START Provided passage

I didn't breed last year for I was so worried about the ecconomy and didn't want to be desperate to find homes for my babies. All year I have be emailed and called about do I have any for sale...lol! So taking a leap of faith I bred for next year.

I to am an admirer of DRK and Hairicane horses.


----------



## HGFarm

Sundaymom you are not the only one I have heard that was told they had a 'gray horse' that was NOT gray!!!!! I am SURE GLAD they have a test now, so people are not selling or gelding their dream horses after being given misinformation.

One thing folks might want to remember in their 'color' programs- whether it's Appy or Pinto, you have to have a gray to get a gray, and if the parents were not grays, neither is your horse. UC Davis mentions that some horses take 6 to 8 years to completely gray out- and I have seen this- some gray within months, some take a few years, but I have NEVER heard of one taking a lifetime or longer, to gray.

The Appy roaning gene is completely different and doesnt look the same as a horse graying out.

Ohmt, my toes are still in tact, LOL

Becky do you have pics of the stallion you just got?? Would love to see him and yes, conformation is always great above color. But the color sure puts icing on the cake!


----------



## drk

Here is my most treasured mare "BLUE CHIPS FORMALATTIRE MASTERPIECE" She is 31" and SUPER REFINED with a beautiful head, Tiny Tippy Ears and she has a pedigree to die for. I wish I would have shown her in Halter before I started breeding her. Maybe after her 2011 foal I may still give it a try. I think she would do well. She is bred to Alliance Piano Man for 2011. Her sire "BLUE CHIPS ATTRACTIONS MASTERPIECE" has one of the most beautiful heads I've seen on an appy. I'm looking forward to crossing her with my Piamo Man colt from this year when he is ready and "HOPING" for some color since she is a snowcap to top off their outstanding conformation. (notice I said HOPING)...LOL

This will be a test for a solid to throw color with a snowcap... Sometimes yes, sometimes no.. As I say.. It's like opening a present so you just never know.

This is "BLUE CHIPS FORMALATTIRE MASTERPIECE"






This is her sire "BLUE CHIPS ATTRACTIONS MASTERPIECE" owned by BLUE CHIP MINIS in NC


----------



## drk

HGFarm said:


> Sundaymom you are not the only one I have heard that was told they had a 'gray horse' that was NOT gray!!!!! I am SURE GLAD they have a test now, so people are not selling or gelding their dream horses after being given misinformation.
> 
> One thing folks might want to remember in their 'color' programs- whether it's Appy or Pinto, you have to have a gray to get a gray, and if the parents were not grays, neither is your horse. UC Davis mentions that some horses take 6 to 8 years to completely gray out- and I have seen this- some gray within months, some take a few years, but I have NEVER heard of one taking a lifetime or longer, to gray.

END Provided passage

- **Task statement**: List every person HGFarm's post in the forum thread addresses by name.

START Supplied information

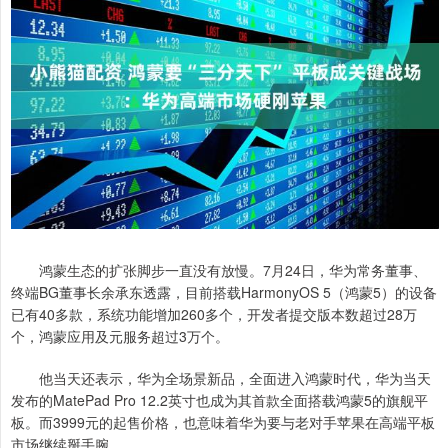
鸿蒙生态的扩张脚步一直没有放慢。7月24日，华为常务董事、
终端BG董事长余承东透露，目前搭载HarmonyOS 5（鸿蒙5）的设备
已有40多款，系统功能增加260多个，开发者提交版本数超过28万
个，鸿蒙应用及元服务超过3万个。
他当天还表示，华为全场景新品，全面进入鸿蒙时代，华为当天
发布的MatePad Pro 12.2英寸也成为其首款全面搭载鸿蒙5的旗舰平
板。而3999元的起售价格，也意味着华为要与老对手苹果在高端平板
市场继续掰手腕。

END Supplied information

- **Answer box**: Sundaymom, Ohmt, Becky